Recorded data:
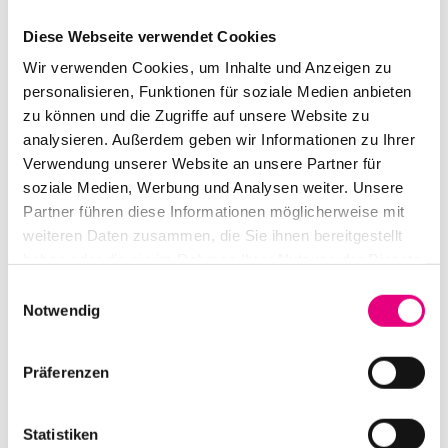
Vier verschiedene Hosts, allesamt
Musikjournalist:innen, stellen ein ausgesuchtes Album
Diese Webseite verwendet Cookies
vor, das im Anschluss auf hochwertiger
Wir verwenden Cookies, um Inhalte und Anzeigen zu
Audioausrüstung gespielt wird, die ein erstklassiges
personalisieren, Funktionen für soziale Medien anbieten
Klangerlebnis garantiert. Im Anschluss besteht Raum
zu können und die Zugriffe auf unsere Website zu
analysieren. Außerdem geben wir Informationen zu Ihrer
für den Austausch zwischen Host und Publikum über
Verwendung unserer Website an unsere Partner für
das Gehörte.
soziale Medien, Werbung und Analysen weiter. Unsere
Partner führen diese Informationen möglicherweise mit
Silvia Silko ist hat in Heidelberg und Paderborn
weiteren Daten zusammen, die Sie ihnen bereitgestellt
Philosophie, Germanistik und Popmusik studiert,
haben oder die sie im Rahmen Ihrer Nutzung der Dienste
arbeitet und lebt heute aber in Berlin. Sie ist Musik- und
gesammelt haben.
Einwilligungsauswahl
Popkulturjournalistin und schreibt hauptsächlich für
Notwendig
den Tagesspiegel, das POLYTON-Magazin und sitzt
regelmäßig als Expertin in der Radiosendung
Präferenzen
„Soundcheck“.
Statistiken
Die Veranstaltung ist ausgebucht, es ist keine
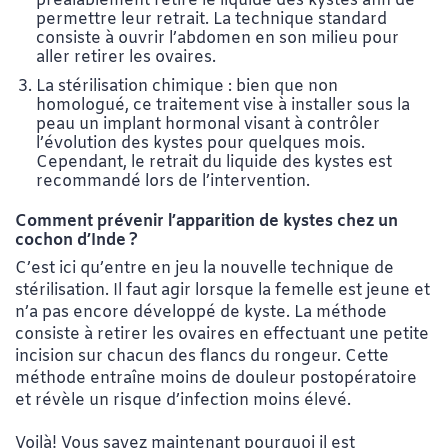
préalablement retiré le liquide des kystes afin de
permettre leur retrait. La technique standard
consiste à ouvrir l’abdomen en son milieu pour
aller retirer les ovaires.
La stérilisation chimique : bien que non
homologué, ce traitement vise à installer sous la
peau un implant hormonal visant à contrôler
l’évolution des kystes pour quelques mois.
Cependant, le retrait du liquide des kystes est
recommandé lors de l’intervention.
Comment prévenir l’apparition de kystes chez un
cochon d’Inde
?
C’est ici qu’entre en jeu la nouvelle technique de
stérilisation. Il faut agir lorsque la femelle est jeune et
n’a pas encore développé de kyste. La méthode
consiste à retirer les ovaires en effectuant une petite
incision sur chacun des flancs du rongeur. Cette
méthode entraîne moins de douleur postopératoire
et révèle un risque d’infection moins élevé.
Voilà! Vous savez maintenant pourquoi il est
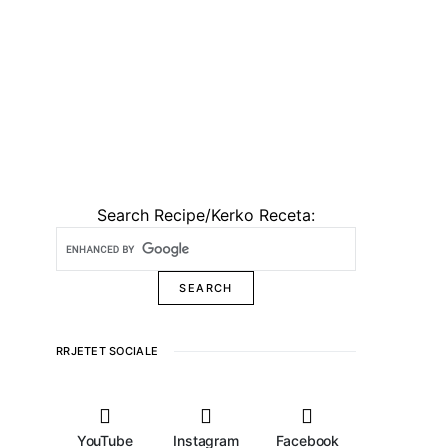
Search Recipe/Kerko Receta:
RRJETET SOCIALE
YouTube
Instagram
Facebook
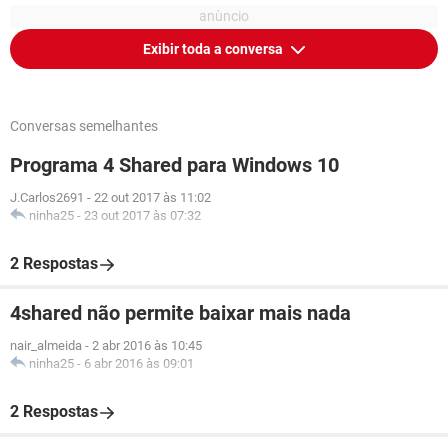
Exibir toda a conversa
Conversas semelhantes
Programa 4 Shared para Windows 10
J.Carlos2691
-
22 out 2017 às 11:02
ninha25
-
23 out 2017 às 07:32
2 Respostas
4shared não permite baixar mais nada
nair_almeida
-
2 abr 2016 às 10:45
ninha25
-
6 abr 2016 às 09:01
2 Respostas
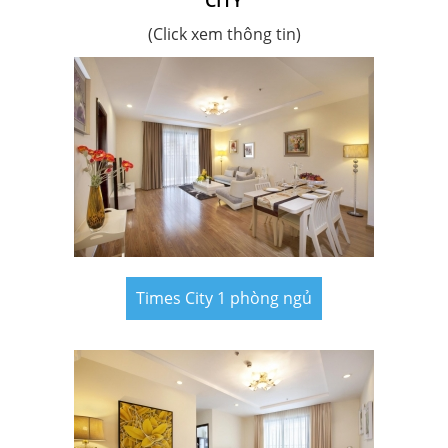
CITY
(Click xem thông tin)
Times City 1 phòng ngủ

What is needed: All lines in the records above with "Ihrer" need to be found and copied.

Reply to the exercise:
analysieren. Außerdem geben wir Informationen zu Ihrer
haben oder die sie im Rahmen Ihrer Nutzung der Dienste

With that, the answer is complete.